> Stated problem
Could you retype every one of the lines below, character for character, with nothing changed?
** START Records supplied **
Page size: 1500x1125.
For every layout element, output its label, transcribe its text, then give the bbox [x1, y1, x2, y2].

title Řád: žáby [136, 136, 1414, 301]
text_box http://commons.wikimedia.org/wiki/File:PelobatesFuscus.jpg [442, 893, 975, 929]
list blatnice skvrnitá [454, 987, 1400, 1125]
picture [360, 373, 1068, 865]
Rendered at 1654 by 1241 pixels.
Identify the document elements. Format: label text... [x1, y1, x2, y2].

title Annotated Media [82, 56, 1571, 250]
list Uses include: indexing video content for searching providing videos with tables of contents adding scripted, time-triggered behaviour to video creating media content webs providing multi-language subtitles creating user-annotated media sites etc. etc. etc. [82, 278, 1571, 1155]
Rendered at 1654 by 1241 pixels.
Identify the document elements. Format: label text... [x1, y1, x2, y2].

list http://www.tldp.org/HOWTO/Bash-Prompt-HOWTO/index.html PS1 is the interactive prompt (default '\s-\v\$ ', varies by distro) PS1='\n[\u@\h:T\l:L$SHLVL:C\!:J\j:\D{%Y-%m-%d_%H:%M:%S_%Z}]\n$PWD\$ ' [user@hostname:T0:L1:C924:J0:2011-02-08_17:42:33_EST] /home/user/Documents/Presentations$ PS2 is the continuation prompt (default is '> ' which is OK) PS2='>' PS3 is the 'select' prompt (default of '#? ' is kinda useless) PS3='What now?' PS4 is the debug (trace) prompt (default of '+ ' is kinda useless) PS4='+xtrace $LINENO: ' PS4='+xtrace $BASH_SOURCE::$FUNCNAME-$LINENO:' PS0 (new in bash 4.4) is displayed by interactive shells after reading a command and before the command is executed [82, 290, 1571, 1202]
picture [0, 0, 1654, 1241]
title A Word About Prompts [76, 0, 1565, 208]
** END Records supplied **
> Response to the task
Page size: 1500x1125.
For every layout element, output its label, transcribe its text, then give the bbox [x1, y1, x2, y2].

title Řád: žáby [136, 136, 1414, 301]
text_box http://commons.wikimedia.org/wiki/File:PelobatesFuscus.jpg [442, 893, 975, 929]
list blatnice skvrnitá [454, 987, 1400, 1125]
picture [360, 373, 1068, 865]
Rendered at 1654 by 1241 pixels.
Identify the document elements. Format: label text... [x1, y1, x2, y2].

title Annotated Media [82, 56, 1571, 250]
list Uses include: indexing video content for searching providing videos with tables of contents adding scripted, time-triggered behaviour to video creating media content webs providing multi-language subtitles creating user-annotated media sites etc. etc. etc. [82, 278, 1571, 1155]
Rendered at 1654 by 1241 pixels.
Identify the document elements. Format: label text... [x1, y1, x2, y2].

list http://www.tldp.org/HOWTO/Bash-Prompt-HOWTO/index.html PS1 is the interactive prompt (default '\s-\v\$ ', varies by distro) PS1='\n[\u@\h:T\l:L$SHLVL:C\!:J\j:\D{%Y-%m-%d_%H:%M:%S_%Z}]\n$PWD\$ ' [user@hostname:T0:L1:C924:J0:2011-02-08_17:42:33_EST] /home/user/Documents/Presentations$ PS2 is the continuation prompt (default is '> ' which is OK) PS2='>' PS3 is the 'select' prompt (default of '#? ' is kinda useless) PS3='What now?' PS4 is the debug (trace) prompt (default of '+ ' is kinda useless) PS4='+xtrace $LINENO: ' PS4='+xtrace $BASH_SOURCE::$FUNCNAME-$LINENO:' PS0 (new in bash 4.4) is displayed by interactive shells after reading a command and before the command is executed [82, 290, 1571, 1202]
picture [0, 0, 1654, 1241]
title A Word About Prompts [76, 0, 1565, 208]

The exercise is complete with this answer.